Steven Rhall

Taungurung
Born 1974, Geelong, Victoria
Lives and works on Wauthurung Country and Narrm/Melbourne


Steven Rhall is a post-conceptual artist operating from a Taungurung, white-passing, queer, cis male positionality, and resides on Wathaurung land. His alter-ego Blak Metal is less defined and uses they/them pronouns.
Rhall’s practice finds expression in ideas of institutional critique interrogating modes of representation, classification and hierarchy both within and external to the art world(s). He works across various forms and interventions, including installation, performance, sculpture and art within the public realm. Many of his projects propose, explore and critique the exchange of economic and cultural capital found at intersections of First Nation art production, presentation and encounter. 

Rhall is represented by MARS Gallery and is a PhD candidate at Monash University on Birrarung-ga land (Melbourne, Australia).

Taungurung
Born 1974, Geelong, Victoria
Lives and works on Wauthurung Country and Narrm/Melbourne


Of the Earth, 2021, is a multifaceted artwork permeating the edifice of the gallery. Conceived as a commission for WILAM BIIK, the artist/curator relationship within this context came to centre on conversations about Country and, in particular, various geologies (rocks) existing upon and within Country including their potential meaning and functions within a cultural context.

Here the ‘rock,’ in both form and symbol, emerged as connecting tissue between the gallery, WILAM BIIK the exhibition, and Of the Earth, both as an installation and in its wider concerns of relationship to land and the potential of Country’s agency, expression, and self-representation. Of the Earth is also guided by the artist’s interest in ‘object-orientated ntologies’ and his own relationship to Country.

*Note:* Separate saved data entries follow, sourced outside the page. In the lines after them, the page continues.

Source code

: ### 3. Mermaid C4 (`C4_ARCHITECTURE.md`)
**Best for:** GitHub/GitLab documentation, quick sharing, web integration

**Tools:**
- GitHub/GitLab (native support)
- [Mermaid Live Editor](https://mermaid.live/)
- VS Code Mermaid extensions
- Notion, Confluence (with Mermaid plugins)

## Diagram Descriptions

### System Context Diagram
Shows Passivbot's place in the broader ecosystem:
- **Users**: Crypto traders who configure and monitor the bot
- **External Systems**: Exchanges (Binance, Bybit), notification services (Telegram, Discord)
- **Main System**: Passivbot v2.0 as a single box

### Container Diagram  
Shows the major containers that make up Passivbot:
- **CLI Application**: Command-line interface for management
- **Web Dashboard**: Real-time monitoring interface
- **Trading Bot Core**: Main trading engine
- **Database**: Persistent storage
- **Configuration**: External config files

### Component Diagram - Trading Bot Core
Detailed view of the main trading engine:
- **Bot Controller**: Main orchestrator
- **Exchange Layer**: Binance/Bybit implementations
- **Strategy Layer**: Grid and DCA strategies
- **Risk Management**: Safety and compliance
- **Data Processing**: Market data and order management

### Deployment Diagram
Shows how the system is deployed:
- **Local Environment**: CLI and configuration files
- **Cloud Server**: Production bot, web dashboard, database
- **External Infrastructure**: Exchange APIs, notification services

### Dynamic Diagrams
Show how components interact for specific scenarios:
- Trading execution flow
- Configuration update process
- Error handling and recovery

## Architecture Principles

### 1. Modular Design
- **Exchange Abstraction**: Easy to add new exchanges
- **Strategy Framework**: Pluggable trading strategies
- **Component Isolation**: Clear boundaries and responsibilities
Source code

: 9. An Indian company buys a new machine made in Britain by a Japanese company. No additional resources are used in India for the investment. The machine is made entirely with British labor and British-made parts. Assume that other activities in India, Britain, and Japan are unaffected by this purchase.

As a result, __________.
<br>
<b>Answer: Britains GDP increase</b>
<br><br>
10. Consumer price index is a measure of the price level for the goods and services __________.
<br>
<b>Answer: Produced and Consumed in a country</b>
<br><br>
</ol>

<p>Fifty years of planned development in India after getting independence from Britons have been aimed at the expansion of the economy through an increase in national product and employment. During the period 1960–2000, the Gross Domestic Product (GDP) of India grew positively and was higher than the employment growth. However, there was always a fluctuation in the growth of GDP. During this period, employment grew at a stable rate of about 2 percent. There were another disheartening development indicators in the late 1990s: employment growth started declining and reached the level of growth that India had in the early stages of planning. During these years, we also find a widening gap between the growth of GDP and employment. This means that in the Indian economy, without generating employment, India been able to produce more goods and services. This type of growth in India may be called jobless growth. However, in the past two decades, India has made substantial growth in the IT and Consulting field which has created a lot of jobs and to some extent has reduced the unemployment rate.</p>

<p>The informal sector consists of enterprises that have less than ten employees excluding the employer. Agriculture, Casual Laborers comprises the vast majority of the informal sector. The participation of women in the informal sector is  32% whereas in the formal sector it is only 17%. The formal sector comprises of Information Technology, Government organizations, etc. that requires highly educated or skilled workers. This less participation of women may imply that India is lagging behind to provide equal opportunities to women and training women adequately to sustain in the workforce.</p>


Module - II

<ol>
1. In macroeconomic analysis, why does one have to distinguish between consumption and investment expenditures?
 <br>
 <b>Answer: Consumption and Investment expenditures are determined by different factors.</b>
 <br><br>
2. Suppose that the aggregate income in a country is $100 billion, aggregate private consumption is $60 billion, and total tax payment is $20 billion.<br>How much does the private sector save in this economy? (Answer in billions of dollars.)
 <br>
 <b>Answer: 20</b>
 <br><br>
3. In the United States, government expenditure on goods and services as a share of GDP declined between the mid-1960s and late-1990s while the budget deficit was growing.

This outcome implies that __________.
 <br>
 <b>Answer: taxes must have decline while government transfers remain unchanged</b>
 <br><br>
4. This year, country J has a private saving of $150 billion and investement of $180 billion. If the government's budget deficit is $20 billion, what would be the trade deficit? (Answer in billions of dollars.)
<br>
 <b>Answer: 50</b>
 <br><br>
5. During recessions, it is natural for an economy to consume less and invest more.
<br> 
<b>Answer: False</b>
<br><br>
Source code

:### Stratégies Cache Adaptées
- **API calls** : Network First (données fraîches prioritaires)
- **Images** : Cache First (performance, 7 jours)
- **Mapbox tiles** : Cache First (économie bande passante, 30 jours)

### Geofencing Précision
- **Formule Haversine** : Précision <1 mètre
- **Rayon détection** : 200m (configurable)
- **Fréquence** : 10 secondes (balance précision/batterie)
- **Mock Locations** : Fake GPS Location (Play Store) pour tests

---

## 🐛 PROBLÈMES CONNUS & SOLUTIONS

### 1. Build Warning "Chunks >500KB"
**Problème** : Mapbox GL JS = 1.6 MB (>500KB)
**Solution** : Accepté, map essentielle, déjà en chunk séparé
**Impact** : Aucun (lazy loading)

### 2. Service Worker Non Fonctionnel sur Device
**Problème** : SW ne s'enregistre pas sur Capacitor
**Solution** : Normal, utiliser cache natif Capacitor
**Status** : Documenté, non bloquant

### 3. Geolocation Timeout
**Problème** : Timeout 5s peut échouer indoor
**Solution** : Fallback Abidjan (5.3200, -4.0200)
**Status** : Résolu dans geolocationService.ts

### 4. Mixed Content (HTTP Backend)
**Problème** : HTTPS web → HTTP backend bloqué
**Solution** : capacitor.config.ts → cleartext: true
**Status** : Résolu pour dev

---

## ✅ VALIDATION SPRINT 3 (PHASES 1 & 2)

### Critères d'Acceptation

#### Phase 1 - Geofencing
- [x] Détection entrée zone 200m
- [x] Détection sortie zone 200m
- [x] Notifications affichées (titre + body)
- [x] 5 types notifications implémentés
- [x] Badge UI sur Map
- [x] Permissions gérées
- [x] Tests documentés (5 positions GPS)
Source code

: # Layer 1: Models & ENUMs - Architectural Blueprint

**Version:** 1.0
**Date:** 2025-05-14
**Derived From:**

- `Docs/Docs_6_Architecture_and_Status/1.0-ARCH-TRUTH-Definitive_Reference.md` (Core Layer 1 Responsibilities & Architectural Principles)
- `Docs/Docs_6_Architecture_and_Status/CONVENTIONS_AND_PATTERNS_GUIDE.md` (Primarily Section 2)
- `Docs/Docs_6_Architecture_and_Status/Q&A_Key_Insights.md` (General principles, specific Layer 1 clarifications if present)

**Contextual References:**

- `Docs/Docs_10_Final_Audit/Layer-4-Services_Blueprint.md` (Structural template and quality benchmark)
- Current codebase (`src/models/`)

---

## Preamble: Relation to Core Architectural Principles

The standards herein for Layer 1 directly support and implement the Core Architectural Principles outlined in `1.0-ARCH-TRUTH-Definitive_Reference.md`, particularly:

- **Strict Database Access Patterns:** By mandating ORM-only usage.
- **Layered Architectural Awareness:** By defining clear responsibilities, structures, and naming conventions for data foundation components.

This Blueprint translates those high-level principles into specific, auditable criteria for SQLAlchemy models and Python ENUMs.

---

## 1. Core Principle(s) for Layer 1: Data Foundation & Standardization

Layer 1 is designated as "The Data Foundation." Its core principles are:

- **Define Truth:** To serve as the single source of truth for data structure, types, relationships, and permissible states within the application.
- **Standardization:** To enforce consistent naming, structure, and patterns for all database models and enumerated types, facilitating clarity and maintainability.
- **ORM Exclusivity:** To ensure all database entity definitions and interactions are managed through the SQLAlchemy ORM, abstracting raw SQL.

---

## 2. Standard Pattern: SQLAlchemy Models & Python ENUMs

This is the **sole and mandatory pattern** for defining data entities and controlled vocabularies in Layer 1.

As centred by the ‘rock’ both in form and symbolism, Of the Earth examines the value of objects as related to First Nations people and the history of the Western Museum, including traditional forms of presentation and demarcation between the institution and the artist/artwork. Here, Of the Earth plays with traditional modes of form and function, including how we might orientate and present the artwork/object to a public. Physically and aurally spanning traditionally demarcated spaces, including the use of a field recording made on Taungurung Country, Of the Earth unsettles traditionally rigid Museum structures, including associated conventions of the art market. Traditional points of reference are skewed, minimised and amplified in this expression of Country in all its potential.